- [OBJECTIVES]
**a.** Answer these questions from the linearity thread:
(i) What reason did an old professor give for why we do linear algebra?
(ii) What formula is given for the local linear approximation of $f(x)$?
(iii) Which three fields of numbers does the answer name?
**b.** Reproduce the part of the linearity thread starting with "We work with" and going on through "of that interaction.", word for word.

What about linearity makes it so useful?

Question

Among all areas of mathematics, linear algebra is incredibly well understood. I have heard it said that the only problems we can really solve in math are linear problems- and that much of the rest of math involves reducing problems to linear algebra?

But, what about the exchange of a "multiplication" operation and an "addition" operation is nice? Why is this interchange desirable, and why - among the many possible properties to specify, is linearity so important?

Specifically, I am looking for:

An idea of why the exchange that linearity allows is so powerful - whether appealing to some categorical or other argument about why these particular rules are so powerful
An idea of why linear problems, or linearization, shows up so frequently

Through linear algebra, you can take a vector and pass it through different dimensions. Also, it is the best way to connect with geometry, since we all can see geometry, but we can't see abstract algebra or real analysis, neither any of them can be connected to geometry. Here lies the beauty of linear algebra. — Anik Bhowmick, Aug 04 '18 at 05:26
An old professor said to me, “The reason we do *linear* algebra is that it’s the kind we know how to do!” Besides that, the whole point of differential calculus is that anything changing smoothly is *locally* linear, making it accessible to the only kind of algebra we’re really very good at! — G Tony Jacobs, Aug 04 '18 at 05:31
Perhaps I was not as clear as I thought I was in my original question. When you say, "...An old professor said to me, 'The reason we do linear algebra is that it’s the kind we know how to do!'" my question comes down to "What is it about the property of linearity that MAKES it so that we can do math with linear things and not with non-linear things?" We have all manner of reasonable conditions we put on functions in mathematics. Of all those conditions why is THIS condition of linearity so powerful that we can completely do linear algebra? — msm, Aug 05 '18 at 20:12
I knew my comment didn’t answer your question, which is why I didn’t post it as an answer. Now that I’ve posted an answer, would you say *it* addresses what you’re asking about? — G Tony Jacobs, Aug 06 '18 at 17:49
Regarding 2), linear problems show up so frequently because the fundamental strategy of calculus is to replace a complicated nonlinear function $f(x)$ with its local linear approximation $L(x) = f(a) + f'(a)(x - a)$. (The approximation is good when $x$ is near $a$.) This strategy is used all the time throughout math. This does not answer question 1), but if you accept that linear transformations are easy to understand then that helps to explain why the fundamental strategy of calculus is so effective. — littleO, Apr 26 '20 at 19:35
It's easy to deal with. Linearity seems hard wired with us. We love it. So linear approximations whenever the tolerances permit! — Allawonder, Apr 26 '20 at 19:39

G Tony Jacobs · Answer 1 · 2018-08-15T23:13:22.710

We work with fields of numbers, such as $\Bbb Q$, the field of rational numbers, $\Bbb R$, the field of real numbers, and $\Bbb C$, the field of complex numbers. What is a field? It's a set in which two invertible operations - addition and multiplication - interact. Elementary algebra is simply the study of that interaction.

- [PROVIDED DATA]
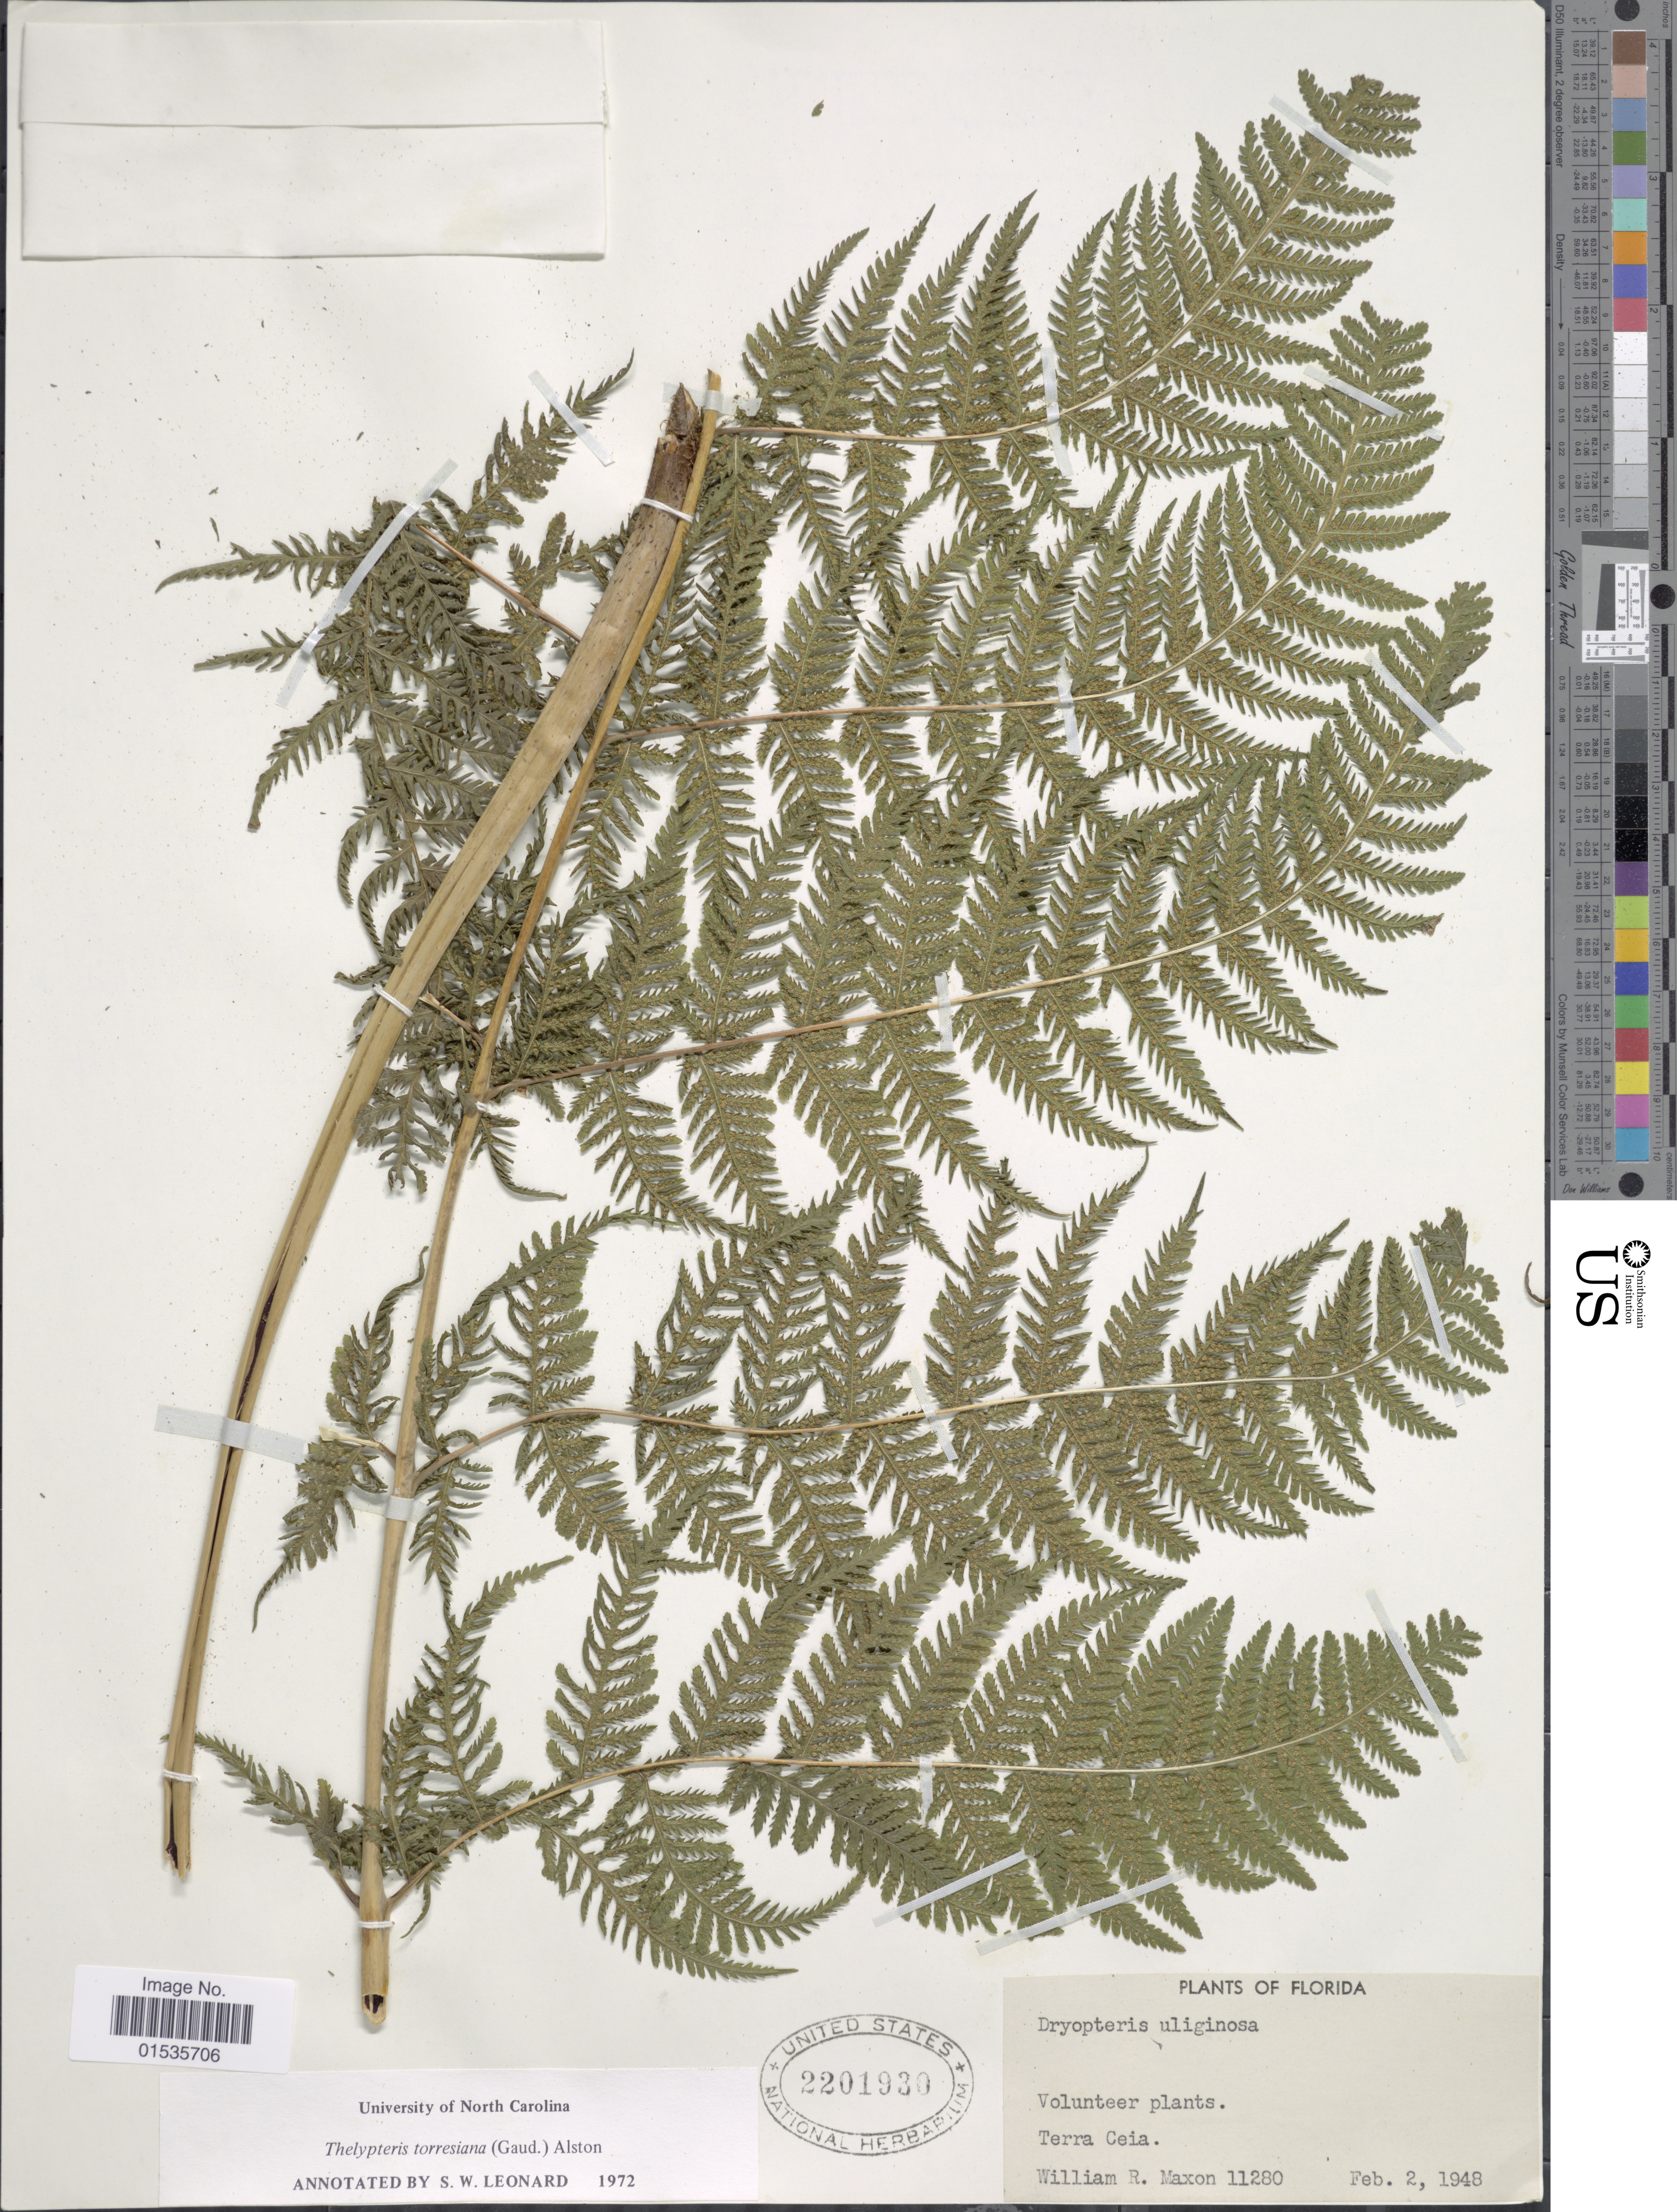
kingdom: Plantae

- [TASK ANSWERS]
**a.**
(i) The professor said the reason we do linear algebra is that it's the kind we know how to do.
(ii) $L(x) = f(a) + f'(a)(x - a)$, which is a good approximation when $x$ is near $a$.
(iii) The rational numbers $\Bbb Q$, the real numbers $\Bbb R$, and the complex numbers $\Bbb C$.

**b.**
We work with fields of numbers, such as $\Bbb Q$, the field of rational numbers, $\Bbb R$, the field of real numbers, and $\Bbb C$, the field of complex numbers. What is a field? It's a set in which two invertible operations - addition and multiplication - interact. Elementary algebra is simply the study of that interaction.